> [WORK INSTRUCTIONS]:
The expected output is every entry that follows, reproduced exactly.

▬▬▬

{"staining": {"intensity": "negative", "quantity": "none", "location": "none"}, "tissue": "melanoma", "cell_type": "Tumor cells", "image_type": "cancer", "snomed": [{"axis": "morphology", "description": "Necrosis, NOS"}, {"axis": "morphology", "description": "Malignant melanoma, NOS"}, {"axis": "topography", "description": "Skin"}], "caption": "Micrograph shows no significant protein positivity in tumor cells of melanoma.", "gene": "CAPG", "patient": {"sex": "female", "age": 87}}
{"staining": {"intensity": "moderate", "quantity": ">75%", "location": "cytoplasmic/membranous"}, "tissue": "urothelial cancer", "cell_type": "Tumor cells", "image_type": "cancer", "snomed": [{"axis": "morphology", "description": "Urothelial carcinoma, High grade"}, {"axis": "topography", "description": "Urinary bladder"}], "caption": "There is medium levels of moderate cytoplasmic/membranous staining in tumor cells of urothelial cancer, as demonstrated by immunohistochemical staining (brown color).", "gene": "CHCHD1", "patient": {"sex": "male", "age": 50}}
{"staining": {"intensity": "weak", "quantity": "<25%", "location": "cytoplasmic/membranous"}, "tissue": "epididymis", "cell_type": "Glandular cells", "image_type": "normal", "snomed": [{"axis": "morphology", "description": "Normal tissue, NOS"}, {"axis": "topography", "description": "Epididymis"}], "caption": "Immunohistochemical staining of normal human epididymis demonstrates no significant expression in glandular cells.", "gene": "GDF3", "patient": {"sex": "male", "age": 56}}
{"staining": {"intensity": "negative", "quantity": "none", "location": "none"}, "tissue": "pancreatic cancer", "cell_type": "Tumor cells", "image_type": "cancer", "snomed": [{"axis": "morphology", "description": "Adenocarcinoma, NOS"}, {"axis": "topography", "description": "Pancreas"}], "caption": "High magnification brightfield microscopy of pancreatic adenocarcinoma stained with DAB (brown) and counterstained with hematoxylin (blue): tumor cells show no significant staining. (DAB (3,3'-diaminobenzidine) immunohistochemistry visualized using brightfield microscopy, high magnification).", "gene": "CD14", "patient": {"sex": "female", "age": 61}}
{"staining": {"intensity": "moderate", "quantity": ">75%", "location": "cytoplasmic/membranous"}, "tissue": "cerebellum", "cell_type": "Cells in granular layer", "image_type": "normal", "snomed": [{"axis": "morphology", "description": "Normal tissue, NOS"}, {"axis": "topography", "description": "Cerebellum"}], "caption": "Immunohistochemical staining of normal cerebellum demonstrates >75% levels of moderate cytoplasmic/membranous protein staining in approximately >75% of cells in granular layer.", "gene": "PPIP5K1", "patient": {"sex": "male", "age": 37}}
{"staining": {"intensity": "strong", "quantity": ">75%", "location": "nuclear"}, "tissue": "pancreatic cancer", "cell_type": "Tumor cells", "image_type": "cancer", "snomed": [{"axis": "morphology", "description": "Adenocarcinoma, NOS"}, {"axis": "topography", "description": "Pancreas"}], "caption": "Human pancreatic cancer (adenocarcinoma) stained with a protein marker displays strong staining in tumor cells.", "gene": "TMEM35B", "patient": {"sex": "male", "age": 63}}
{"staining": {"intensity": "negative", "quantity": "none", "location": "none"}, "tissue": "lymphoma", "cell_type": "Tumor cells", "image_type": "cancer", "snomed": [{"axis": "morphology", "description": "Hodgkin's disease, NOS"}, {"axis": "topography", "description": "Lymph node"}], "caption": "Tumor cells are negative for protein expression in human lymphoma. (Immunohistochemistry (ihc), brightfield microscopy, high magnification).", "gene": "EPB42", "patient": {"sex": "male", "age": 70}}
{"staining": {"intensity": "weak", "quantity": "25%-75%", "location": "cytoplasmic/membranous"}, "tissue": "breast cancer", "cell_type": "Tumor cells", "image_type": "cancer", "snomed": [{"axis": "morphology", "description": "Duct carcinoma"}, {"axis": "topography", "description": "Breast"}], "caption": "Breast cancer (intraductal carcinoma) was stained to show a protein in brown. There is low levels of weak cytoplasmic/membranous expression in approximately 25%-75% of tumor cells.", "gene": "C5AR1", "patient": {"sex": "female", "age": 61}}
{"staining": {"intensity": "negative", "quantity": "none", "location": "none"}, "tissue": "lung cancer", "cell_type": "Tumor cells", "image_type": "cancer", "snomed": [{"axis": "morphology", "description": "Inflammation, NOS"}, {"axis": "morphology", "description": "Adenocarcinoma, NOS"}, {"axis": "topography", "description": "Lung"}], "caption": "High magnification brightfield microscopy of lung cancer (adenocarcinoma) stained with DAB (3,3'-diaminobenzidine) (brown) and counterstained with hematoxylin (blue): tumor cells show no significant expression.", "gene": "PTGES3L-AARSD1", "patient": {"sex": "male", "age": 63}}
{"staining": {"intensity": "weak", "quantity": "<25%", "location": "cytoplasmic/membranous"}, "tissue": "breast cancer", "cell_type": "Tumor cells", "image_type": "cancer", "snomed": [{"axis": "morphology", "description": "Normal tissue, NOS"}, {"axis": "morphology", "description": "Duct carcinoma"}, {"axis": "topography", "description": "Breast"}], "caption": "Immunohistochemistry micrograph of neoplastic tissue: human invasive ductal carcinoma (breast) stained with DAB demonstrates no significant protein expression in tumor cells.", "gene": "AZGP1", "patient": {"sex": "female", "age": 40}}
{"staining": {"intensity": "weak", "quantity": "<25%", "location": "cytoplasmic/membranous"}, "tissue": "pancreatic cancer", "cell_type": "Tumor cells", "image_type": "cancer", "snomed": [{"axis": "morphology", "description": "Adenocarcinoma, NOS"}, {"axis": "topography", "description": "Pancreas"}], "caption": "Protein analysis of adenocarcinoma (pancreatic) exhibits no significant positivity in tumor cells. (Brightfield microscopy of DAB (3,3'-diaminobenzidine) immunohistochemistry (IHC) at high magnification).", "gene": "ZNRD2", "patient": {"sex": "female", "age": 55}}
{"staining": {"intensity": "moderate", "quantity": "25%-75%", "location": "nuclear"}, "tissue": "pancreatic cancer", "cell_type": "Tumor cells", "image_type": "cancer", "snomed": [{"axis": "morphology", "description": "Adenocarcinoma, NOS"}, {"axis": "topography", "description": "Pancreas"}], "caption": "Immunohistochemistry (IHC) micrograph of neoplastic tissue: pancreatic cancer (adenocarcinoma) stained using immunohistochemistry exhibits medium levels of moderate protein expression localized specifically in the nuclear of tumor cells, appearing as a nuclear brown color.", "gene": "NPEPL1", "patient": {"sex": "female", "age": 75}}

▬▬▬

> [WRITTEN REPLY]:
{"staining": {"intensity": "negative", "quantity": "none", "location": "none"}, "tissue": "melanoma", "cell_type": "Tumor cells", "image_type": "cancer", "snomed": [{"axis": "morphology", "description": "Necrosis, NOS"}, {"axis": "morphology", "description": "Malignant melanoma, NOS"}, {"axis": "topography", "description": "Skin"}], "caption": "Micrograph shows no significant protein positivity in tumor cells of melanoma.", "gene": "CAPG", "patient": {"sex": "female", "age": 87}}
{"staining": {"intensity": "moderate", "quantity": ">75%", "location": "cytoplasmic/membranous"}, "tissue": "urothelial cancer", "cell_type": "Tumor cells", "image_type": "cancer", "snomed": [{"axis": "morphology", "description": "Urothelial carcinoma, High grade"}, {"axis": "topography", "description": "Urinary bladder"}], "caption": "There is medium levels of moderate cytoplasmic/membranous staining in tumor cells of urothelial cancer, as demonstrated by immunohistochemical staining (brown color).", "gene": "CHCHD1", "patient": {"sex": "male", "age": 50}}
{"staining": {"intensity": "weak", "quantity": "<25%", "location": "cytoplasmic/membranous"}, "tissue": "epididymis", "cell_type": "Glandular cells", "image_type": "normal", "snomed": [{"axis": "morphology", "description": "Normal tissue, NOS"}, {"axis": "topography", "description": "Epididymis"}], "caption": "Immunohistochemical staining of normal human epididymis demonstrates no significant expression in glandular cells.", "gene": "GDF3", "patient": {"sex": "male", "age": 56}}
{"staining": {"intensity": "negative", "quantity": "none", "location": "none"}, "tissue": "pancreatic cancer", "cell_type": "Tumor cells", "image_type": "cancer", "snomed": [{"axis": "morphology", "description": "Adenocarcinoma, NOS"}, {"axis": "topography", "description": "Pancreas"}], "caption": "High magnification brightfield microscopy of pancreatic adenocarcinoma stained with DAB (brown) and counterstained with hematoxylin (blue): tumor cells show no significant staining. (DAB (3,3'-diaminobenzidine) immunohistochemistry visualized using brightfield microscopy, high magnification).", "gene": "CD14", "patient": {"sex": "female", "age": 61}}
{"staining": {"intensity": "moderate", "quantity": ">75%", "location": "cytoplasmic/membranous"}, "tissue": "cerebellum", "cell_type": "Cells in granular layer", "image_type": "normal", "snomed": [{"axis": "morphology", "description": "Normal tissue, NOS"}, {"axis": "topography", "description": "Cerebellum"}], "caption": "Immunohistochemical staining of normal cerebellum demonstrates >75% levels of moderate cytoplasmic/membranous protein staining in approximately >75% of cells in granular layer.", "gene": "PPIP5K1", "patient": {"sex": "male", "age": 37}}
{"staining": {"intensity": "strong", "quantity": ">75%", "location": "nuclear"}, "tissue": "pancreatic cancer", "cell_type": "Tumor cells", "image_type": "cancer", "snomed": [{"axis": "morphology", "description": "Adenocarcinoma, NOS"}, {"axis": "topography", "description": "Pancreas"}], "caption": "Human pancreatic cancer (adenocarcinoma) stained with a protein marker displays strong staining in tumor cells.", "gene": "TMEM35B", "patient": {"sex": "male", "age": 63}}
{"staining": {"intensity": "negative", "quantity": "none", "location": "none"}, "tissue": "lymphoma", "cell_type": "Tumor cells", "image_type": "cancer", "snomed": [{"axis": "morphology", "description": "Hodgkin's disease, NOS"}, {"axis": "topography", "description": "Lymph node"}], "caption": "Tumor cells are negative for protein expression in human lymphoma. (Immunohistochemistry (ihc), brightfield microscopy, high magnification).", "gene": "EPB42", "patient": {"sex": "male", "age": 70}}
{"staining": {"intensity": "weak", "quantity": "25%-75%", "location": "cytoplasmic/membranous"}, "tissue": "breast cancer", "cell_type": "Tumor cells", "image_type": "cancer", "snomed": [{"axis": "morphology", "description": "Duct carcinoma"}, {"axis": "topography", "description": "Breast"}], "caption": "Breast cancer (intraductal carcinoma) was stained to show a protein in brown. There is low levels of weak cytoplasmic/membranous expression in approximately 25%-75% of tumor cells.", "gene": "C5AR1", "patient": {"sex": "female", "age": 61}}
{"staining": {"intensity": "negative", "quantity": "none", "location": "none"}, "tissue": "lung cancer", "cell_type": "Tumor cells", "image_type": "cancer", "snomed": [{"axis": "morphology", "description": "Inflammation, NOS"}, {"axis": "morphology", "description": "Adenocarcinoma, NOS"}, {"axis": "topography", "description": "Lung"}], "caption": "High magnification brightfield microscopy of lung cancer (adenocarcinoma) stained with DAB (3,3'-diaminobenzidine) (brown) and counterstained with hematoxylin (blue): tumor cells show no significant expression.", "gene": "PTGES3L-AARSD1", "patient": {"sex": "male", "age": 63}}
{"staining": {"intensity": "weak", "quantity": "<25%", "location": "cytoplasmic/membranous"}, "tissue": "breast cancer", "cell_type": "Tumor cells", "image_type": "cancer", "snomed": [{"axis": "morphology", "description": "Normal tissue, NOS"}, {"axis": "morphology", "description": "Duct carcinoma"}, {"axis": "topography", "description": "Breast"}], "caption": "Immunohistochemistry micrograph of neoplastic tissue: human invasive ductal carcinoma (breast) stained with DAB demonstrates no significant protein expression in tumor cells.", "gene": "AZGP1", "patient": {"sex": "female", "age": 40}}
{"staining": {"intensity": "weak", "quantity": "<25%", "location": "cytoplasmic/membranous"}, "tissue": "pancreatic cancer", "cell_type": "Tumor cells", "image_type": "cancer", "snomed": [{"axis": "morphology", "description": "Adenocarcinoma, NOS"}, {"axis": "topography", "description": "Pancreas"}], "caption": "Protein analysis of adenocarcinoma (pancreatic) exhibits no significant positivity in tumor cells. (Brightfield microscopy of DAB (3,3'-diaminobenzidine) immunohistochemistry (IHC) at high magnification).", "gene": "ZNRD2", "patient": {"sex": "female", "age": 55}}
{"staining": {"intensity": "moderate", "quantity": "25%-75%", "location": "nuclear"}, "tissue": "pancreatic cancer", "cell_type": "Tumor cells", "image_type": "cancer", "snomed": [{"axis": "morphology", "description": "Adenocarcinoma, NOS"}, {"axis": "topography", "description": "Pancreas"}], "caption": "Immunohistochemistry (IHC) micrograph of neoplastic tissue: pancreatic cancer (adenocarcinoma) stained using immunohistochemistry exhibits medium levels of moderate protein expression localized specifically in the nuclear of tumor cells, appearing as a nuclear brown color.", "gene": "NPEPL1", "patient": {"sex": "female", "age": 75}}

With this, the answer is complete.